Aangeleverde tekst:
★ ★ ★ ★ ★

De Nitraatrichtlijn biedt dan ook een duidelijke juridische basis voor de koppeling
tussen actieprogramma en derogatie, waarbij het actieprogramma de inhoudelijke basis
vormt van de derogatie.
Beoordeling derogatieverzoek
Tijdens genoemd debat is ook gesproken over de wijze waarop de Europese Commissie
de Nederlandse monitoringsresultaten beoordeelt in relatie tot een derogatieverzoek.
In dit verband wijzen wij op de recente brief1 aan uw Kamer met betrekking tot de zevende rapportage over de Nederlandse derogatie.
Deze rapportage laat zien dat een gebruiksnorm voor dierlijke mest van 250 kg stikstof
per hectare per jaar op bedrijven met een groot aandeel grasland goed samen kan gaan
met een goede grondwaterkwaliteit. De grondwaterkwaliteit op derogatiebedrijven ligt
gemiddeld in de meeste gebieden immers (ruim) beneden de streefwaarde van 50 milligram
nitraat per liter. In het zandgebied wordt de streefwaarde van 50 mg/liter echter
op een groot aantal derogatiebedrijven nog overschreden. In het lössgebied is de gemiddelde
waarde ook op gebiedsniveau nog te hoog. Ook de oppervlaktewaterkwaliteit speelt een
rol in de beoordeling en verschilt per gebied. In het voorstel voor het vijfde actieprogramma
Nitraatrichtlijn zoals dat aan de Europese Commissie is voorgelegd, worden maatregelen
voor deze gebieden voorgesteld die deels ook effect hebben op de bedrijfsvoering op
derogatiebedrijven en daarmee het verzoek om een nieuw derogatieverzoek helpen te
onderbouwen.
De inzet van het kabinet is er op gericht om op korte termijn met de Europese Commissie
overeenstemming te bereiken over het vijfde actieprogramma Nitraatrichtlijn en op
basis hiervan een nieuwe derogatie te verkrijgen.

★ ★ ★ ★ ★

Eisen opdracht:
1) Beantwoord de volgende vragen over de tekst over de Nitraatrichtlijn.
(a) Hoeveel kilogram stikstof per hectare per jaar bedraagt de genoemde gebruiksnorm voor dierlijke mest?
(b) Wat is de streefwaarde voor nitraat in het grondwater?
(c) In welk gebied is de gemiddelde waarde ook op gebiedsniveau nog te hoog?
2) Geef uit de tekst over de Nitraatrichtlijn letterlijk alles terug vanaf "De inzet van" tot en met "derogatie te verkrijgen.".
De lijst staat los van de tekst over de Nitraatrichtlijn.

★ ★ ★ ★ ★

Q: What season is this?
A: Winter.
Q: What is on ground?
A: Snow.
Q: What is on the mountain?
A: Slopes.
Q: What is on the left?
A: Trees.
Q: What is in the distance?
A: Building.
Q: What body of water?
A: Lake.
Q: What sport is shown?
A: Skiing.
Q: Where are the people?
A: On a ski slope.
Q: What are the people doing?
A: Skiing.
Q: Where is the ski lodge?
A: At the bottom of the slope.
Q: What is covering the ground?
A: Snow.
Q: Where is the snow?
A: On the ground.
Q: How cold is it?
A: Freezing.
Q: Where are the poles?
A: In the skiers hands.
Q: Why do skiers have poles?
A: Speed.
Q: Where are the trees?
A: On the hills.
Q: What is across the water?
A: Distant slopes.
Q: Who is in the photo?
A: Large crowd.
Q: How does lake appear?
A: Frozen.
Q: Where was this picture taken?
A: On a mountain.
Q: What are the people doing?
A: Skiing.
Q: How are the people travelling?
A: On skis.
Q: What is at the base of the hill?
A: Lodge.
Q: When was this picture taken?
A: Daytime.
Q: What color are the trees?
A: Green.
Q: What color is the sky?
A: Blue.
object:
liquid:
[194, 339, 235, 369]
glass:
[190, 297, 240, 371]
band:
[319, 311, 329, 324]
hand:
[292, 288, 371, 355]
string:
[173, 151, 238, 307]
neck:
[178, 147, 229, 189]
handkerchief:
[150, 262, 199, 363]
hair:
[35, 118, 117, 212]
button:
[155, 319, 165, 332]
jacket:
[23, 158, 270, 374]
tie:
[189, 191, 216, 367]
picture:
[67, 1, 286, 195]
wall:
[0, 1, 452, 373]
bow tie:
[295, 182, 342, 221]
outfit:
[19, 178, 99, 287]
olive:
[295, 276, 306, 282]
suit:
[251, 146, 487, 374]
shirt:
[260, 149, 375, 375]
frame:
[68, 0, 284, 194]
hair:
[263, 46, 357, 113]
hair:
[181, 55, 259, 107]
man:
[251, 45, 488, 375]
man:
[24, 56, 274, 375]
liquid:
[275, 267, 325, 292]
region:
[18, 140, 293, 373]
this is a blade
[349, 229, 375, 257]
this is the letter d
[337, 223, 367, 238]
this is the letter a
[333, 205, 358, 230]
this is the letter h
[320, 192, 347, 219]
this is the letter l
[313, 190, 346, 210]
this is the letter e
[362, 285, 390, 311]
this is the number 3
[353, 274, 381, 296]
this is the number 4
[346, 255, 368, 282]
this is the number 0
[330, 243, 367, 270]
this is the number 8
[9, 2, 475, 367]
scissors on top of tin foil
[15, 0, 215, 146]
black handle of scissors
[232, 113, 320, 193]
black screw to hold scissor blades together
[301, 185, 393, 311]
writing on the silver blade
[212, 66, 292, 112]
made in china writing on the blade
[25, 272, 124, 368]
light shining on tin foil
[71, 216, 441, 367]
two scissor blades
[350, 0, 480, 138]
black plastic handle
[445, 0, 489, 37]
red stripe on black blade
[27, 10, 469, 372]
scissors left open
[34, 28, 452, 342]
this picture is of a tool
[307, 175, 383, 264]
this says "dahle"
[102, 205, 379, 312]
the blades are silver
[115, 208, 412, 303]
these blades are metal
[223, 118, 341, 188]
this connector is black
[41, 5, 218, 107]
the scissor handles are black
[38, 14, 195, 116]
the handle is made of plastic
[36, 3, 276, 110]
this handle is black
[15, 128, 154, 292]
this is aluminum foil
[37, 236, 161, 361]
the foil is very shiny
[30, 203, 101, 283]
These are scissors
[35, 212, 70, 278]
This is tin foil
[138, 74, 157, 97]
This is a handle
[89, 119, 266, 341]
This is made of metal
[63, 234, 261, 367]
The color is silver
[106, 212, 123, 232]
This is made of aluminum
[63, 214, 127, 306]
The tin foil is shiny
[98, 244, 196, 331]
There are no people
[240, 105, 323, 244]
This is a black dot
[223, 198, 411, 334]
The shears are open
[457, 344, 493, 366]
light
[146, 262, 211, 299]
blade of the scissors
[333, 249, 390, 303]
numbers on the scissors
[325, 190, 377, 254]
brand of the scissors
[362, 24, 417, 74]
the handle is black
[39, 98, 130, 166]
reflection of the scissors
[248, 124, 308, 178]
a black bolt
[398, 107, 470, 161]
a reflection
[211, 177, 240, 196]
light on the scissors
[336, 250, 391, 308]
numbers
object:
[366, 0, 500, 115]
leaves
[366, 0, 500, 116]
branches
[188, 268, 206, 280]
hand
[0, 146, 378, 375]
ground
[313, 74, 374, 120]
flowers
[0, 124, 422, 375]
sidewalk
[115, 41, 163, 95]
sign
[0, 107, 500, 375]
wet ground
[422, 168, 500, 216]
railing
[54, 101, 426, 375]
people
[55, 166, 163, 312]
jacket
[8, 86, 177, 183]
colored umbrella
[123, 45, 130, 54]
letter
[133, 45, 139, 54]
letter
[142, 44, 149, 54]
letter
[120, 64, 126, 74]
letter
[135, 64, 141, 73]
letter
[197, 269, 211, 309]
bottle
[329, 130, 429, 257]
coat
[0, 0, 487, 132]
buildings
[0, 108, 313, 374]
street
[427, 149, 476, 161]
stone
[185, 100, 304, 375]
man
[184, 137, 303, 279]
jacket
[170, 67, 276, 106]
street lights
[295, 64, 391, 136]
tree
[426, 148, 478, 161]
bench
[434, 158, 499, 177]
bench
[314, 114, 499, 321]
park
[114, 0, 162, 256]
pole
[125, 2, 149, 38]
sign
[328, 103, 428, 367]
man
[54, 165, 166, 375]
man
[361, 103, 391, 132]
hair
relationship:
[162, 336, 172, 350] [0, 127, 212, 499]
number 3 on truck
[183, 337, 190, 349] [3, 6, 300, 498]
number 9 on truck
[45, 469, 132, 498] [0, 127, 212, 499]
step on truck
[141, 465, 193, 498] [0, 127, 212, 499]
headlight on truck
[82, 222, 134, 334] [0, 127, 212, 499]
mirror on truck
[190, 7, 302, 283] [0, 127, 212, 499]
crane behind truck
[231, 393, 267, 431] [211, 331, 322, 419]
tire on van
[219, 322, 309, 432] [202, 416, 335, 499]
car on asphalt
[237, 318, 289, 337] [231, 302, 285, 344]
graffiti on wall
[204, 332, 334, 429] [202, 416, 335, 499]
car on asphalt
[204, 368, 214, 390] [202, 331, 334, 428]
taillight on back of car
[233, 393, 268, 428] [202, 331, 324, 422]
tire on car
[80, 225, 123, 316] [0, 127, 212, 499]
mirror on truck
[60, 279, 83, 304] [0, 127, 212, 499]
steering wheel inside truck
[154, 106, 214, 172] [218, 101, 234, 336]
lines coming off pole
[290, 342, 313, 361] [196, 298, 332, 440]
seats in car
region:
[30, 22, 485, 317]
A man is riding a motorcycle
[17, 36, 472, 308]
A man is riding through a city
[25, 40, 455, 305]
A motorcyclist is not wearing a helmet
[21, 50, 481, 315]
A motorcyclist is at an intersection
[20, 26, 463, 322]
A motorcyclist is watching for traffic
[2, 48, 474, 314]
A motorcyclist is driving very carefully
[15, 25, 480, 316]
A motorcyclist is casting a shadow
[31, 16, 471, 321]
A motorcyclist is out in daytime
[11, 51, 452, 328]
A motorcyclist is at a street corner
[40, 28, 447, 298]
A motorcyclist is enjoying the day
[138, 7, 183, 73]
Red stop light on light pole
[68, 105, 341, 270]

★ ★ ★ ★ ★

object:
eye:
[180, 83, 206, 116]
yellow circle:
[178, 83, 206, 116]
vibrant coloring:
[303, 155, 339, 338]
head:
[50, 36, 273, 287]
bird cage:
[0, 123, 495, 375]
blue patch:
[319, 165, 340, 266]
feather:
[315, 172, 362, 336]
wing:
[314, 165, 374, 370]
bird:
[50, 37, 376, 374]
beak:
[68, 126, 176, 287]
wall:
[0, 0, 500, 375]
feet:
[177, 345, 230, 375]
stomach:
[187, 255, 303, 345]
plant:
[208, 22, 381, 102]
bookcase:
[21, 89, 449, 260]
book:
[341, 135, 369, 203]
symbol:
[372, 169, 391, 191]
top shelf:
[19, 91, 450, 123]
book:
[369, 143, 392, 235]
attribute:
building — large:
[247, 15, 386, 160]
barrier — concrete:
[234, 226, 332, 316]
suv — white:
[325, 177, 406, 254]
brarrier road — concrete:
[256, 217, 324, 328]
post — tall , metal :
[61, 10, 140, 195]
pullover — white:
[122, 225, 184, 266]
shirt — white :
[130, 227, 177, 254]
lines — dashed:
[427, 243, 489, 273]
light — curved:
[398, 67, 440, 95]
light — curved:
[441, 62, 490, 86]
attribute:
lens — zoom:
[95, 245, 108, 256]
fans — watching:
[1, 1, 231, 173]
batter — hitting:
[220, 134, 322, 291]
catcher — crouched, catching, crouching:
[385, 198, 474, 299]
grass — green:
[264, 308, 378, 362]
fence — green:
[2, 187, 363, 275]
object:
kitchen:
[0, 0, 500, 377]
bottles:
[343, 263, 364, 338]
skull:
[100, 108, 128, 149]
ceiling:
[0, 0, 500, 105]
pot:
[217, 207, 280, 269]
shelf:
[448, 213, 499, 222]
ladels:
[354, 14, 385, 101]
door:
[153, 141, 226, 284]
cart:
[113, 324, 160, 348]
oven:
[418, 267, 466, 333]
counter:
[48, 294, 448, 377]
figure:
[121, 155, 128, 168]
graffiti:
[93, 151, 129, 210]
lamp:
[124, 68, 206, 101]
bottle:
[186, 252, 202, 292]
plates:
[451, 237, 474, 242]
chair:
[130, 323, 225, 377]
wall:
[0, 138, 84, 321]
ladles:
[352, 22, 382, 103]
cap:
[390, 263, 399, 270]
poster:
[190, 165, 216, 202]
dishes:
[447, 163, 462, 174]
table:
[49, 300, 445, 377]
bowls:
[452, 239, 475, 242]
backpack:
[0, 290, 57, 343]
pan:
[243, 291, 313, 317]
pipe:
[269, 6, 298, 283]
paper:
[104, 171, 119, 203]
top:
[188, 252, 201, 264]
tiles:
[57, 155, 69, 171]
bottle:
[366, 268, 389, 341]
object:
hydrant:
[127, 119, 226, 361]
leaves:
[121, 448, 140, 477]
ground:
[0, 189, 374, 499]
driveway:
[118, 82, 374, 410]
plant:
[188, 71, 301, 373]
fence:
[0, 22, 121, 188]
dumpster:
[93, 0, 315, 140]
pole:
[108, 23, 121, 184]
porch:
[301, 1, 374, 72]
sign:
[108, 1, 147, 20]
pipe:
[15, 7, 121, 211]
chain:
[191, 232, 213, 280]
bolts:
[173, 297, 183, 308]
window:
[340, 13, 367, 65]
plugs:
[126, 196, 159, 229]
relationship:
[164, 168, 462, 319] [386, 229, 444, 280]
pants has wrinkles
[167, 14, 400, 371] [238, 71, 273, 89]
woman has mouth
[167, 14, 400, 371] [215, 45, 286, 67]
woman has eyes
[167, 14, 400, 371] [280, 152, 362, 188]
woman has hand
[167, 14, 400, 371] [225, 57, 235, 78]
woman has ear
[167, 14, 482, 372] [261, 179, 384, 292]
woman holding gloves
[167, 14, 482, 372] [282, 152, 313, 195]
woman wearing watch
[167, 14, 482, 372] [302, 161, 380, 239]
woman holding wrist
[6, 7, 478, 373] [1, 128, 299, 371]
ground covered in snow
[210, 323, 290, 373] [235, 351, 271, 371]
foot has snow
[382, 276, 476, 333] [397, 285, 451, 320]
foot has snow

★ ★ ★ ★ ★

Antwoorden oefening:
1)
(a) 250 kg stikstof per hectare per jaar.
(b) 50 milligram nitraat per liter.
(c) In het lössgebied.

2)
De inzet van het kabinet is er op gericht om op korte termijn met de Europese Commissie
overeenstemming te bereiken over het vijfde actieprogramma Nitraatrichtlijn en op
basis hiervan een nieuwe derogatie te verkrijgen.